Directive a - In the rows, rewrite the stretch from the line containing "order: Laurales" through the end of the rows as a numbered list, leaving out any blank lines.

Theorem eulerpartlemsv2 27937

Description: Lemma for eulerpart 27961. Value of the sum of a finite partition A (Contributed by Thierry Arnoux, 19-Aug-2018.)

Hypotheses

Ref	Expression
eulerpartlems.r	|- R = { f | ( `' f " NN ) e. Fin }
eulerpartlems.s	|- S = ( f e. ( ( NN0 ^m NN ) i^i R ) |-> sum_ k e. NN ( ( f ` k ) x. k ) )

Assertion

Ref	Expression
eulerpartlemsv2	|- ( A e. ( ( NN0 ^m NN ) i^i R ) -> ( S ` A ) = sum_ k e. ( `' A " NN ) ( ( A ` k ) x. k ) )

Distinct variable groups:   f, k, A   R, f, k

Allowed substitution hints:   S( f, k)

Proof of Theorem eulerpartlemsv2

Step	Hyp	Ref	Expression
1		eulerpartlems.r	. . 3 |- R = { f | ( `' f " NN ) e. Fin }
2		eulerpartlems.s	. . 3 |- S = ( f e. ( ( NN0 ^m NN ) i^i R ) |-> sum_ k e. NN ( ( f ` k ) x. k ) )
3	1, 2	eulerpartlemsv1 27935	. 2 |- ( A e. ( ( NN0 ^m NN ) i^i R ) -> ( S ` A ) = sum_ k e. NN ( ( A ` k ) x. k ) )
4		cnvimass 5355	. . . 4 |- ( `' A " NN ) C_ dom A
5	1, 2	eulerpartlemelr 27936	. . . . . 6 |- ( A e. ( ( NN0 ^m NN ) i^i R ) -> ( A : NN --> NN0 /\ ( `' A " NN ) e. Fin ) )
6	5	simpld 459	. . . . 5 |- ( A e. ( ( NN0 ^m NN ) i^i R ) -> A : NN --> NN0 )
7		fdm 5733	. . . . 5 |- ( A : NN --> NN0 -> dom A = NN )
8	6, 7	syl 16	. . . 4 |- ( A e. ( ( NN0 ^m NN ) i^i R ) -> dom A = NN )
9	4, 8	syl5sseq 3552	. . 3 |- ( A e. ( ( NN0 ^m NN ) i^i R ) -> ( `' A " NN ) C_ NN )
10	6	adantr 465	. . . . . 6 |- ( ( A e. ( ( NN0 ^m NN ) i^i R ) /\ k e. ( `' A " NN ) ) -> A : NN --> NN0 )
11	9	sselda 3504	. . . . . 6 |- ( ( A e. ( ( NN0 ^m NN ) i^i R ) /\ k e. ( `' A " NN ) ) -> k e. NN )
12	10, 11	ffvelrnd 6020	. . . . 5 |- ( ( A e. ( ( NN0 ^m NN ) i^i R ) /\ k e. ( `' A " NN ) ) -> ( A ` k ) e. NN0 )
13	11	nnnn0d 10848	. . . . 5 |- ( ( A e. ( ( NN0 ^m NN ) i^i R ) /\ k e. ( `' A " NN ) ) -> k e. NN0 )

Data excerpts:
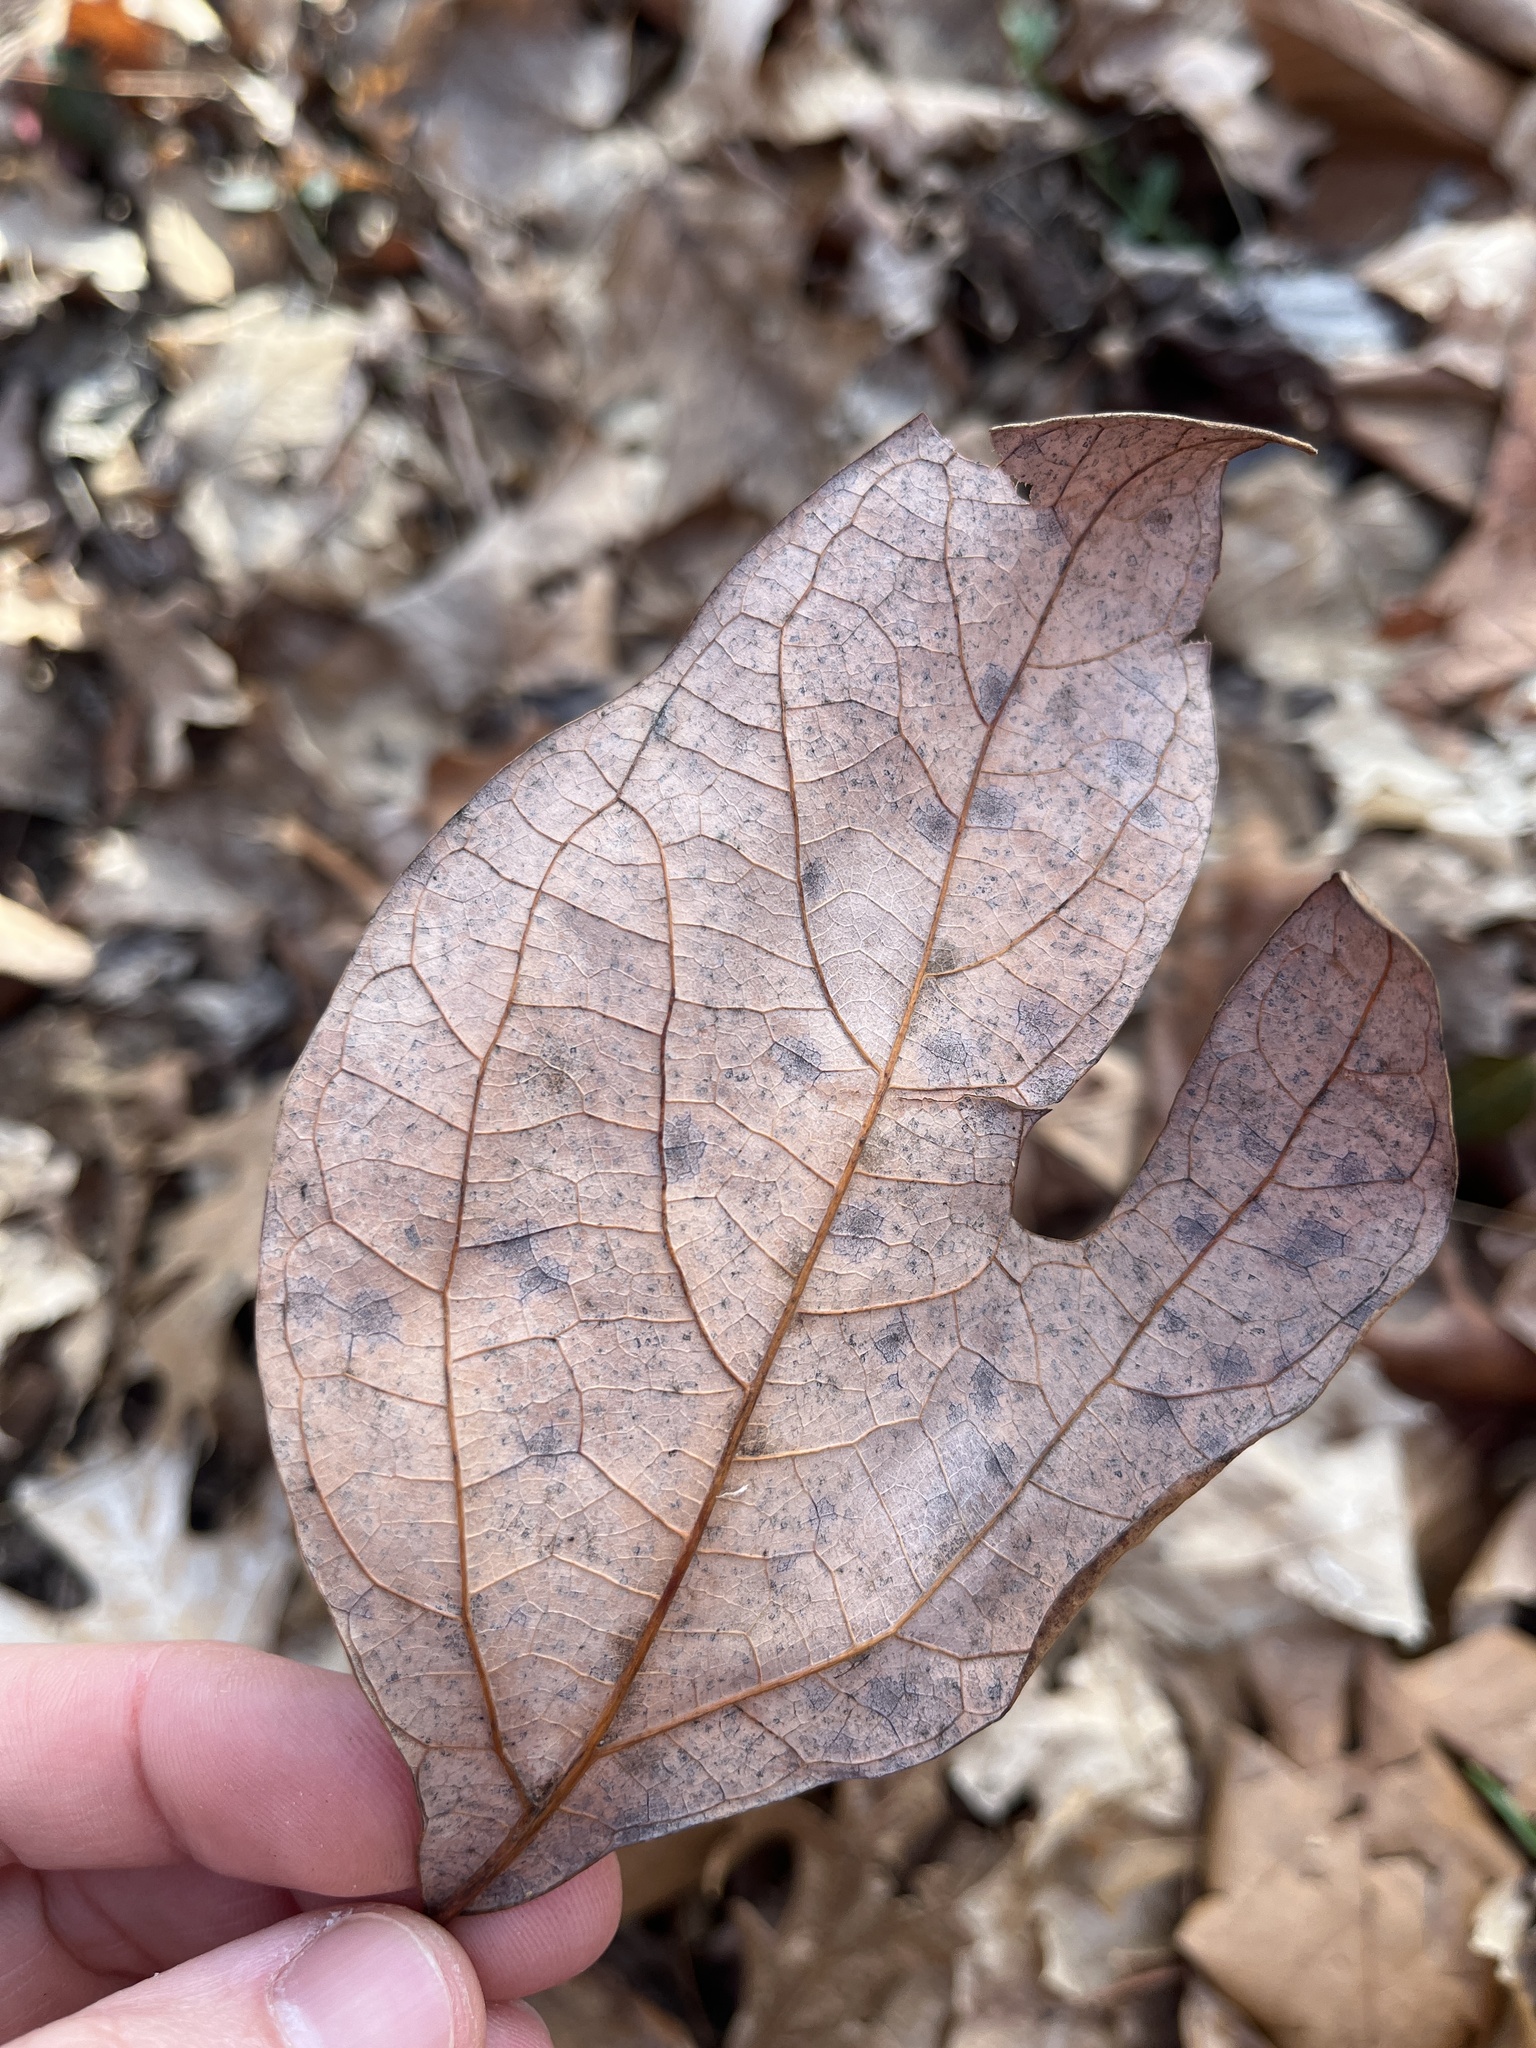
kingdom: Plantae
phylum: Tracheophyta
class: Magnoliopsida
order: Laurales
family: Lauraceae
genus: Sassafras
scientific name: Sassafras albidum
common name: Sassafras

Directive b -
Answer these questions about the theorem page:
(i) Who contributed the theorem?
(ii) Which theorem is it a lemma for?
(iii) Which reference is cited at step 7 of the proof?

Problem solution a -
1. order: Laurales
2. family: Lauraceae
3. genus: Sassafras
4. scientific name: Sassafras albidum
5. common name: Sassafras

Problem solution b -
(i) Thierry Arnoux
(ii) eulerpart 27961
(iii) fdm 5733